» Exercise details
Pictures aside, the output must consist of the lines from the one containing "Figure 7. The" through the end of the data, reproduced exactly.

» Source data
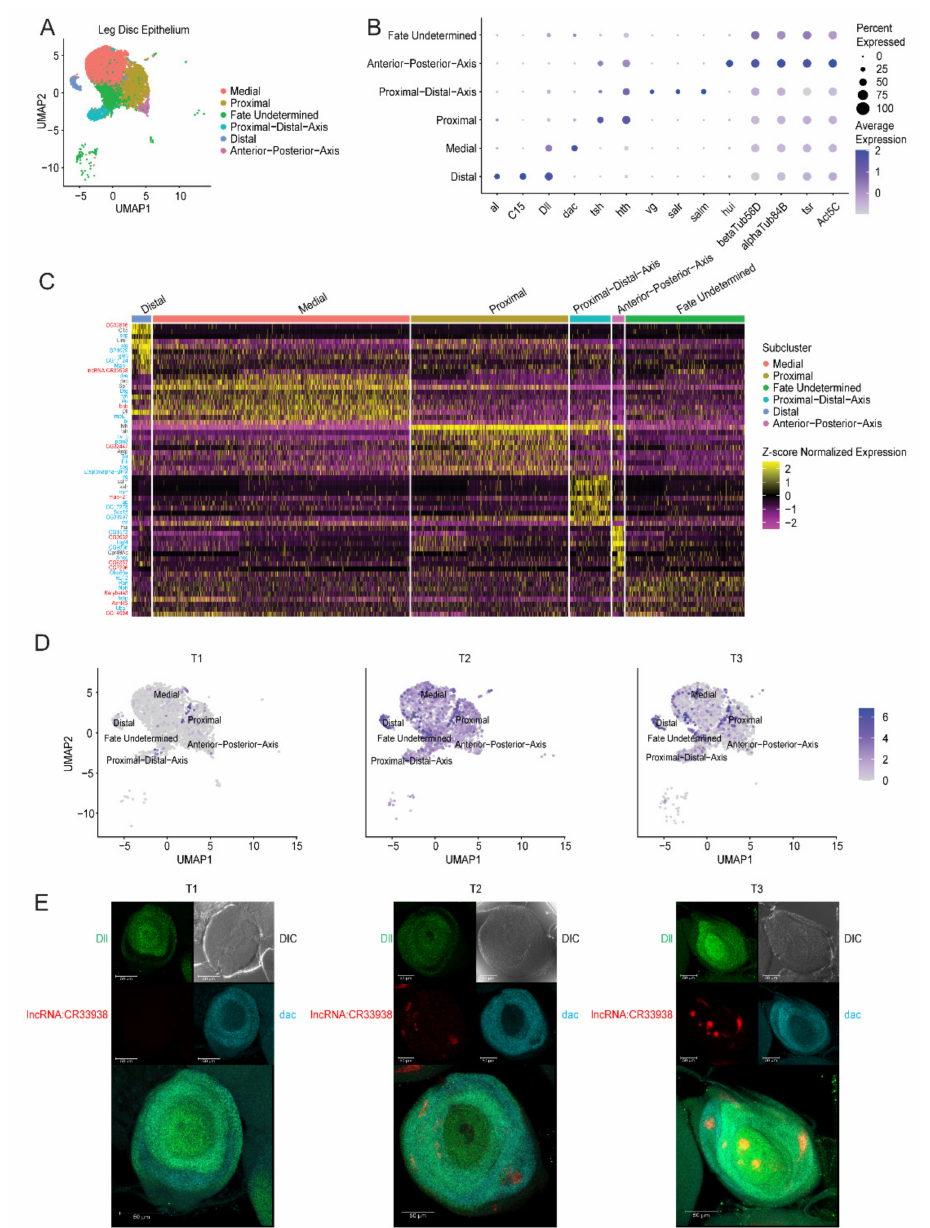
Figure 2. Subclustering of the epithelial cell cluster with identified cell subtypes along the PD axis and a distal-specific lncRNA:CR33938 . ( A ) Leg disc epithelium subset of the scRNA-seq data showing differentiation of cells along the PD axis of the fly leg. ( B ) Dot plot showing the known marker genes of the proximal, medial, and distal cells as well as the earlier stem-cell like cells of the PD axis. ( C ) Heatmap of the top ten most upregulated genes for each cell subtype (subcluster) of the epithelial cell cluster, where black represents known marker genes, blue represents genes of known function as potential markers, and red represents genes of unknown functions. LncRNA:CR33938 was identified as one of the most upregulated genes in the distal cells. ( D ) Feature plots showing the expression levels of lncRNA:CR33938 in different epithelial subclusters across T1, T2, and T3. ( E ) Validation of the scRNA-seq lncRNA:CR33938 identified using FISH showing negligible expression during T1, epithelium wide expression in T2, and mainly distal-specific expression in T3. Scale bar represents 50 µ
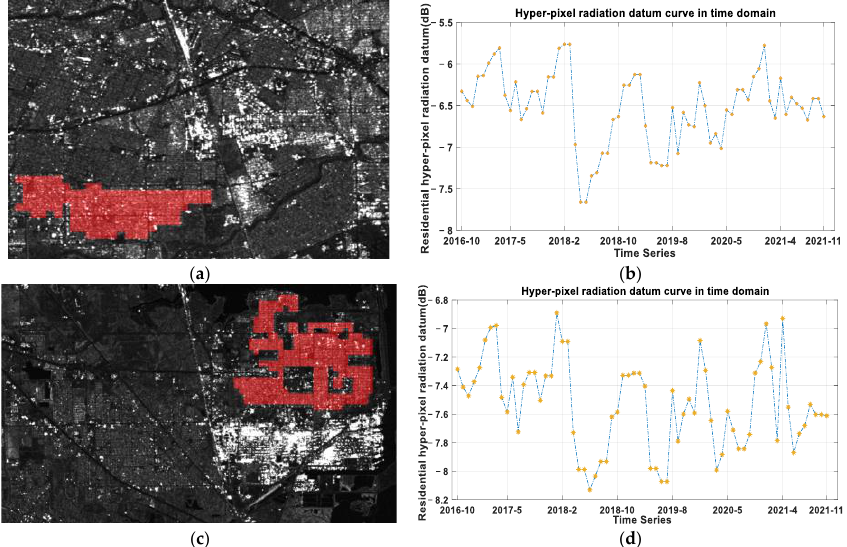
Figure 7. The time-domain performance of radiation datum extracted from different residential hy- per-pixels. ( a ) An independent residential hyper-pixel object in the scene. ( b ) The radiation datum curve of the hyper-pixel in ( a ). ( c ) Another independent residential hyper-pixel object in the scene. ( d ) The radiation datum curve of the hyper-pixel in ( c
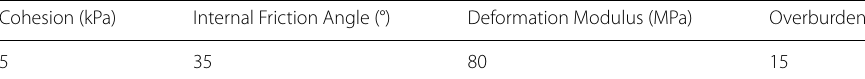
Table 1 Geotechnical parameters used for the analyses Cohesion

» Output of the task
Figure 7. The time-domain performance of radiation datum extracted from different residential hy- per-pixels. ( a ) An independent residential hyper-pixel object in the scene. ( b ) The radiation datum curve of the hyper-pixel in ( a ). ( c ) Another independent residential hyper-pixel object in the scene. ( d ) The radiation datum curve of the hyper-pixel in ( c
Table 1 Geotechnical parameters used for the analyses Cohesion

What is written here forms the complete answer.